> **The problem**:
When you have gone through the records below, state only how many lines include the word "Left".

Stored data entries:
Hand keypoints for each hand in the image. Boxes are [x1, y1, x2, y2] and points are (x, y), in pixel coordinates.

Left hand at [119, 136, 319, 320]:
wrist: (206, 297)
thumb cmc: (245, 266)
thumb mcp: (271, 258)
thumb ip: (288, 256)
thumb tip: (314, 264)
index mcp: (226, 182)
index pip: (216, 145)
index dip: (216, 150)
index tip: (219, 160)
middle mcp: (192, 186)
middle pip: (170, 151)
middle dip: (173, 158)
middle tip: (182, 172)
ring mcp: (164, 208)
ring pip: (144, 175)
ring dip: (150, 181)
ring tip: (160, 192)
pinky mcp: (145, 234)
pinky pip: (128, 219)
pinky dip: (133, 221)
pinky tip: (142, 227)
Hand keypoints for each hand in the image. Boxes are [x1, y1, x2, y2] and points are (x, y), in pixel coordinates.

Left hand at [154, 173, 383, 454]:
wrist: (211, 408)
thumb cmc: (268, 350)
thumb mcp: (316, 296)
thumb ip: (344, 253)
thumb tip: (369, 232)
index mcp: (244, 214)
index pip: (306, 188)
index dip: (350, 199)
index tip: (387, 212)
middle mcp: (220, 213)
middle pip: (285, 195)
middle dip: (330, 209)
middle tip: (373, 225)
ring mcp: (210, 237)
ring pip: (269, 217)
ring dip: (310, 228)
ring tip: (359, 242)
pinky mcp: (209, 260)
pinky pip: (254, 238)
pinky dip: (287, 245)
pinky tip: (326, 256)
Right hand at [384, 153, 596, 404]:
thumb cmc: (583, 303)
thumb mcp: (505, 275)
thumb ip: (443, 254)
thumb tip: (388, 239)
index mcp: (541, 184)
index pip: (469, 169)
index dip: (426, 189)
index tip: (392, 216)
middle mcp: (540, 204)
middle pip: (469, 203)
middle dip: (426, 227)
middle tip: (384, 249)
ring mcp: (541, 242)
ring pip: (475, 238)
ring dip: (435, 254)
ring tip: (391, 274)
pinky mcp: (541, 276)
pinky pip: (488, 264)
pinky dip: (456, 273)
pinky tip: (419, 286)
...
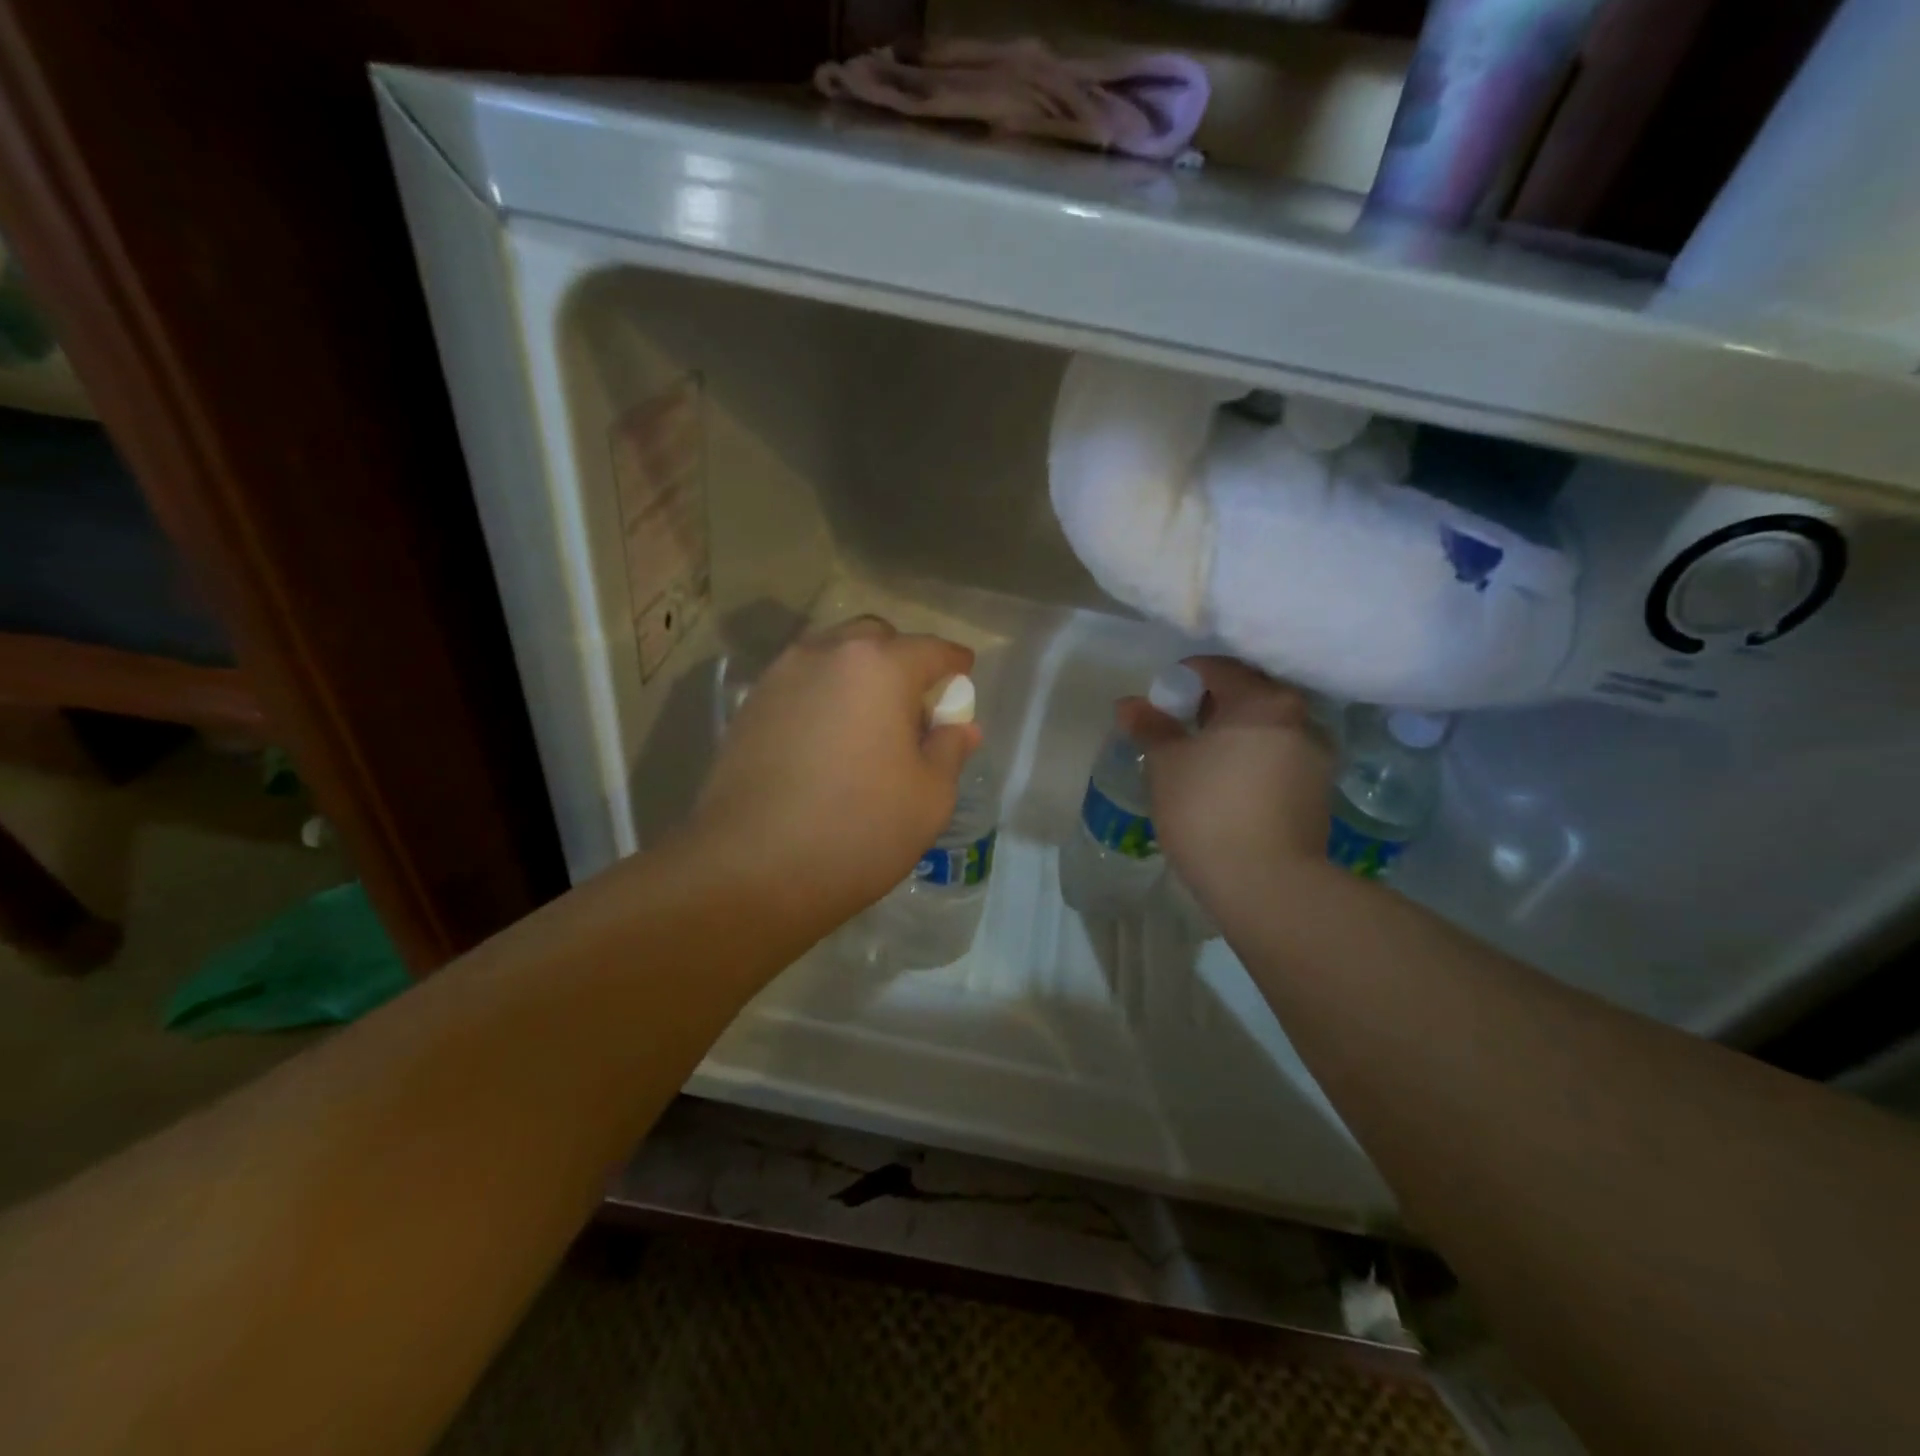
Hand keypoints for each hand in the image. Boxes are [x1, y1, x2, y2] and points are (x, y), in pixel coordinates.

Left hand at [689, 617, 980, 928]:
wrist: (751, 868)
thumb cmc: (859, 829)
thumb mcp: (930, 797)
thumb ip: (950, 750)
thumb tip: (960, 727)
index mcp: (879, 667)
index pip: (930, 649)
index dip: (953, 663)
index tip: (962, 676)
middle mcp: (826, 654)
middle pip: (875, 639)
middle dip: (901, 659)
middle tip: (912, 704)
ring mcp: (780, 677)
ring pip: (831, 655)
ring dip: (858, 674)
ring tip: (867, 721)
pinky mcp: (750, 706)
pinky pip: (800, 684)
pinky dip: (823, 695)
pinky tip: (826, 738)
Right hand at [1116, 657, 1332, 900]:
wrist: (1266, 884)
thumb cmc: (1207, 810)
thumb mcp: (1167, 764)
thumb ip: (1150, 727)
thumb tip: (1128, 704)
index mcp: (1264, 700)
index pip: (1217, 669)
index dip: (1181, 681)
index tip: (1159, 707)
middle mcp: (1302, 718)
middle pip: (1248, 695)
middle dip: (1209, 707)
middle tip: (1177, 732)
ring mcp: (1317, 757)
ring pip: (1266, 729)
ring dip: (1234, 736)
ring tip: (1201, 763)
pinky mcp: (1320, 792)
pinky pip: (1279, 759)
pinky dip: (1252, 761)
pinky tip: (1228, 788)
==
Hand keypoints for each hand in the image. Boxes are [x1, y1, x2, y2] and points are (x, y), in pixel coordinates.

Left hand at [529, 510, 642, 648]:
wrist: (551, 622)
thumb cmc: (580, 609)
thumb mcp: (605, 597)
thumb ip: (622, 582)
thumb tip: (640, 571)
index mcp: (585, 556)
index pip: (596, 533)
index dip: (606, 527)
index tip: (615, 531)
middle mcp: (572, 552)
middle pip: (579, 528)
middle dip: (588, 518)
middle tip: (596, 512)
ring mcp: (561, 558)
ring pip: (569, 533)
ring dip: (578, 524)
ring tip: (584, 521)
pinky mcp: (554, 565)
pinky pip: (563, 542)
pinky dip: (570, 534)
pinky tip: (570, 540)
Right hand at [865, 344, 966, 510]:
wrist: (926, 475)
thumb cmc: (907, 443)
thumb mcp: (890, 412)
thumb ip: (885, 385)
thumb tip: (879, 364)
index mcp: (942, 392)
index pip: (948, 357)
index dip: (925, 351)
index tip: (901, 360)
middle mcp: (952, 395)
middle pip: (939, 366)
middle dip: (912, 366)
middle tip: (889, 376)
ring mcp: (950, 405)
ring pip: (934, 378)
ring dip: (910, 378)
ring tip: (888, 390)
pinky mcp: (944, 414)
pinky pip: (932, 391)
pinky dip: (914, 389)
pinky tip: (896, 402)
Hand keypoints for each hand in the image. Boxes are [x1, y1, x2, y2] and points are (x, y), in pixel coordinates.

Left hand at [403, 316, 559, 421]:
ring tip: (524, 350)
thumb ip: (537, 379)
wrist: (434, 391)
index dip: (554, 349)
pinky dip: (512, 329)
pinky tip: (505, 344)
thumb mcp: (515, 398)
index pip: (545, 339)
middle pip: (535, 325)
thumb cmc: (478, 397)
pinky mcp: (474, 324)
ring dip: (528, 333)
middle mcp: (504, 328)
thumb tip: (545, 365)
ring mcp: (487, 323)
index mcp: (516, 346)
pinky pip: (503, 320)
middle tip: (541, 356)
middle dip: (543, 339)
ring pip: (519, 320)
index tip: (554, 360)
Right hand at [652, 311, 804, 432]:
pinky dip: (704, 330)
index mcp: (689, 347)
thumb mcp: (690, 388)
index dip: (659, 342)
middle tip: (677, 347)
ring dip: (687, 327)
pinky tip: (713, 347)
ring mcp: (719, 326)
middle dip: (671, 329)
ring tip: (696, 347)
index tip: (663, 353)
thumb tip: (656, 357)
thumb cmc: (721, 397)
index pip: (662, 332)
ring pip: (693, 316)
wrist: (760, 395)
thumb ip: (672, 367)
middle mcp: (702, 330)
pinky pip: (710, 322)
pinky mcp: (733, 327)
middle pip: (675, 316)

> **Answer section**:
5